After the arrests, the police determined that Mezer and Khalil were Palestinians who were in the United States illegally. It was also learned that Mezer had been apprehended three times in the previous thirteen months by the Immigration and Naturalization Service (INS) as he attempted to illegally enter the United States from Canada. After Mezer's third detention in January 1997, the INS had begun formal deportation proceedings against him, but Mezer had been freed on bond while the deportation proceedings were pending. After his release, Mezer had filed an asylum application stating that he suffered a fear of persecution if he were deported to Israel because the Israeli government wrongly suspected that he was a member of a terrorist organization known as Hamas. Mezer subsequently withdrew this asylum application, representing through his attorney that he had left the United States. It was discovered that he had not done so when he was arrested in the Brooklyn raid. Khalil was also in the United States illegally, having come to the United States on a tourist visa that had expired.
The revelations about Mezer's and Khalil's illegal immigration status provoked significant criticism about how their cases were handled, and generated requests that the Office of the Inspector General review how both came to enter and remain in the United States. As a result, we decided to undertake this review, which focuses on how Mezer and Khalil illegally entered and remained in the United States.
That thorough and comprehensive report focused, in particular, on the contacts that Mezer and Khalil had with immigration authorities, what occurred when they came to the United States, the legal proceedings involving their cases, and why various federal officials took the actions that they did, including releasing Mezer from custody.

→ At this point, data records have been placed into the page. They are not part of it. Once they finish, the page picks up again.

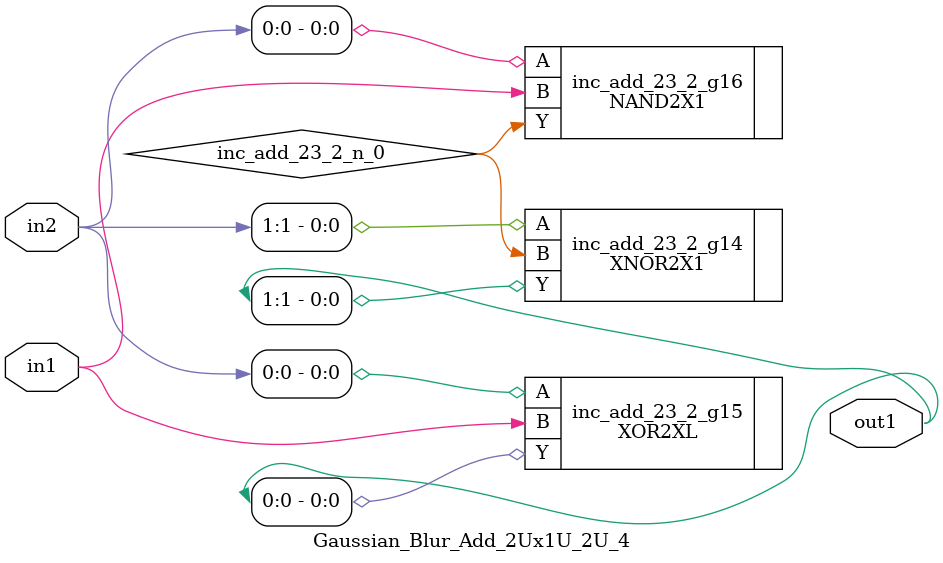
<source format=v>
`timescale 1ps / 1ps


module Gaussian_Blur_Add_2Ux1U_2U_4(in2, in1, out1);
  input [1:0] in2;
  input in1;
  output [1:0] out1;
  wire [1:0] in2;
  wire in1;
  wire [1:0] out1;
  wire inc_add_23_2_n_0;
  XNOR2X1 inc_add_23_2_g14(.A (in2[1]), .B (inc_add_23_2_n_0), .Y
       (out1[1]));
  XOR2XL inc_add_23_2_g15(.A (in2[0]), .B (in1), .Y (out1[0]));
  NAND2X1 inc_add_23_2_g16(.A (in2[0]), .B (in1), .Y
       (inc_add_23_2_n_0));
endmodule


</source>
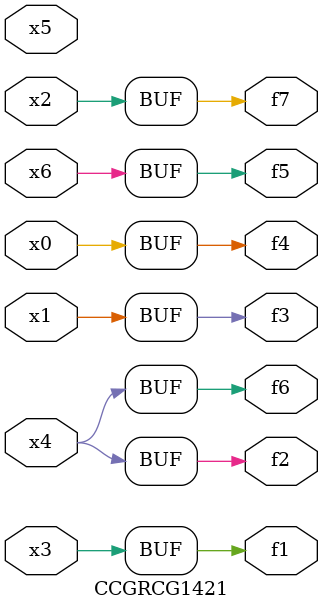
<source format=v>
module CCGRCG1421(
	input x0, x1, x2, x3, x4, x5, x6,
	output f1, f2, f3, f4, f5, f6, f7
);
	assign f1 = x3;
	assign f2 = x4;
	assign f3 = x1;
	assign f4 = x0;
	assign f5 = x6;
	assign f6 = x4;
	assign f7 = x2;
endmodule

</source>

Unlike the cases of Mezer and Khalil, and again assuming that the Canadian charges are sustained, Sharif was actually able to carry out what would appear to be a full-blown terrorist attack. Respectfully, this would make a DHS OIG investigation of Sharif's movement to the United States, through the immigration system, and within the United States to Canada even more appropriate.
The DOJ OIG's report actually examined how Mezer applied for and received a Canadian visa, and how he entered Canada and applied for refugee status in that country. Given these facts, DHS OIG should also investigate how Sharif was able to enter Canada and gain status in that country.
It should be noted that DHS OIG can conduct such an investigation on its own initiative, or at the request of a member of Congress. Given their jurisdiction over inspectors general, it would be particularly apt for Senate Homeland Security and Government Affairs Committee Chairman Sen. Ron Johnson (R-Wisc.) and/or House Oversight and Government Reform Committee Chairman Rep. Trey Gowdy (R-S.C.) to request such a report to ensure that is completed in a timely manner.
The answers are out there. To protect the American people from any future exploitation of weaknesses in our border and inspections system, it is critical that the people know how that system failed.